In sum, Defendant’s demurrer to the second cause of action is sustainable. The only question remaining is whether leave to amend should be granted. When sustaining a demurrer, a court may deny leave to amend if the plaintiff does not demonstrate any reasonable possibility of curing the defect in the pleading through amendment. (Goodman v. Kennedy (1976) 18 Cal.3d 335, 349.) Here, Plaintiff does not articulate how she could amend the pleading to state a viable claim if given another opportunity to do so.

Accordingly, Defendant’s demurrer to the second cause of action on the ground of failure to state sufficient facts is SUSTAINED WITHOUT LEAVE TO AMEND.

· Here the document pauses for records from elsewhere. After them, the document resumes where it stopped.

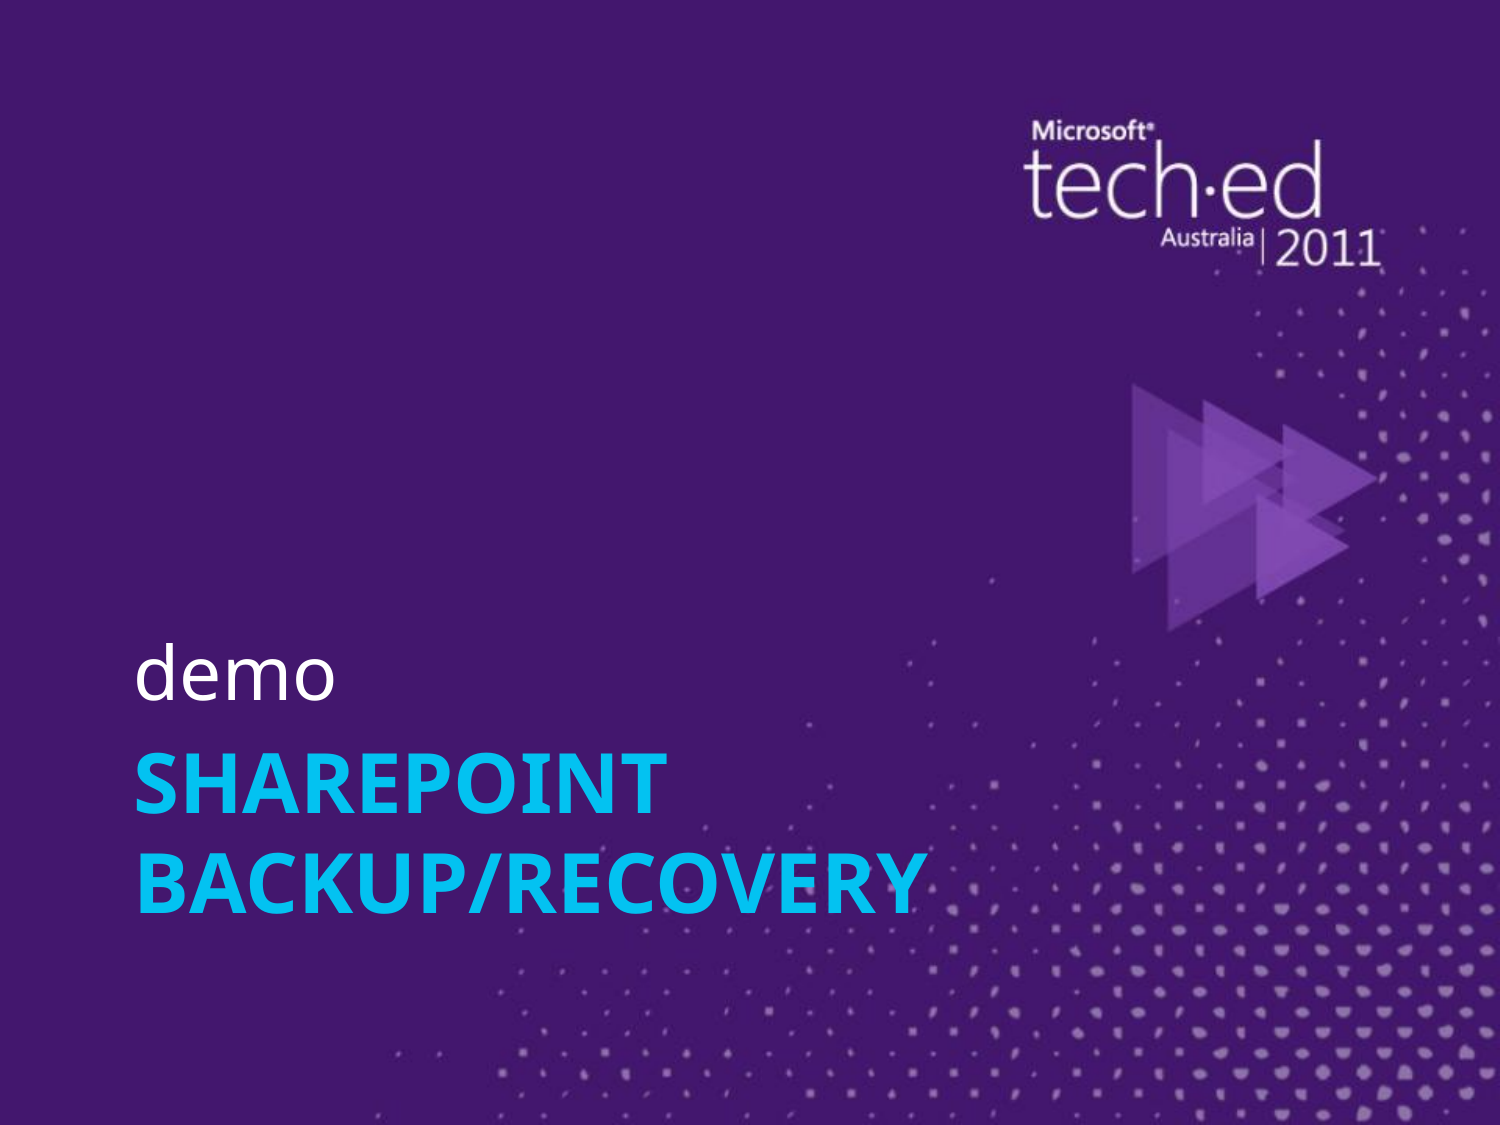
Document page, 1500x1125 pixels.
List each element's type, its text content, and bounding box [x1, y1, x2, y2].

picture [0, 0, 1500, 1125]
list demo [118, 476, 1394, 723]
title SharePoint Backup/Recovery [118, 723, 1394, 947]
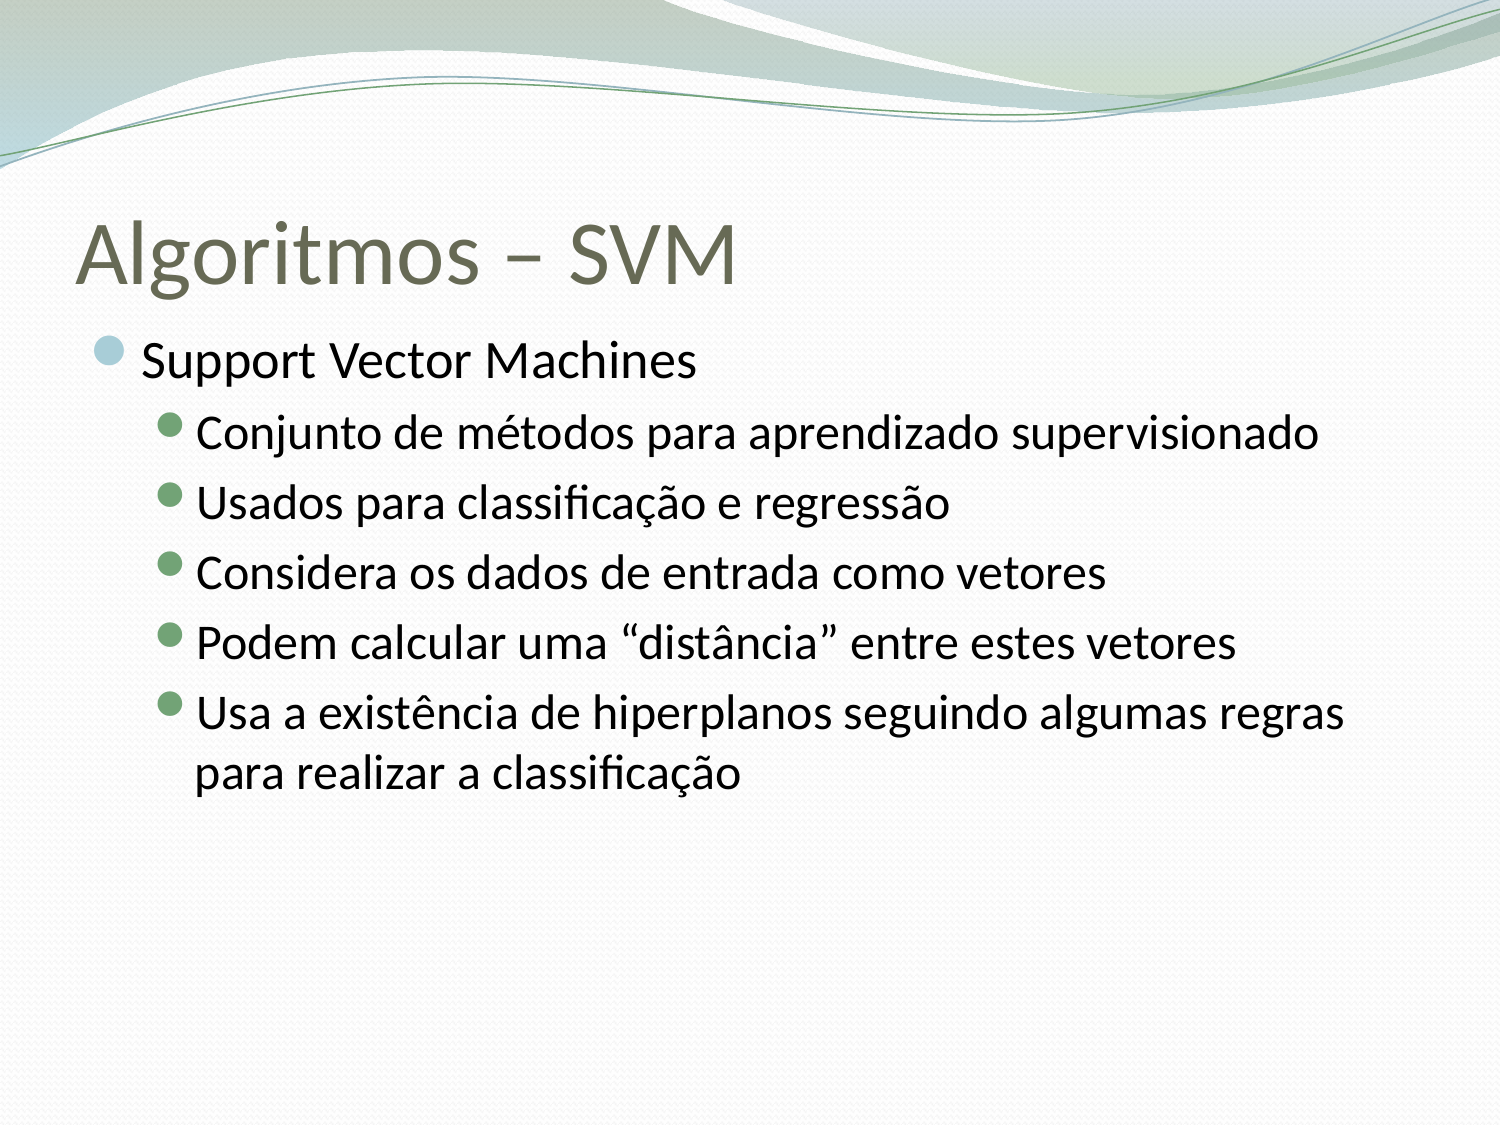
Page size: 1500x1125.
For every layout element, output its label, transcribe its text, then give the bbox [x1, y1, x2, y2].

title Algoritmos – SVM [75, 115, 1425, 303]
list Support Vector Machines Conjunto de métodos para aprendizado supervisionado Usados para classificação e regressão Considera os dados de entrada como vetores Podem calcular uma “distância” entre estes vetores Usa a existência de hiperplanos seguindo algumas regras para realizar a classificação [75, 317, 1425, 1038]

C. Motion to Strike Prayer for Attorney’s Fees and Costs

Defendant moves to strike Plaintiff’s prayer for attorney’s fees and costs relative to the first cause of action on the basis the TAC alleges no contractual or statutory basis for such fees. Plaintiff “concedes that there is no appropriate contract, statute, or rule on which attorney fees can be successfully requested for Plaintiff’s 1st cause of action.” (Opp. at p. 3:16-17.)

As such, the unopposed motion to strike the prayer for attorney’s fees and costs relative to the first cause of action is GRANTED WITHOUT LEAVE TO AMEND.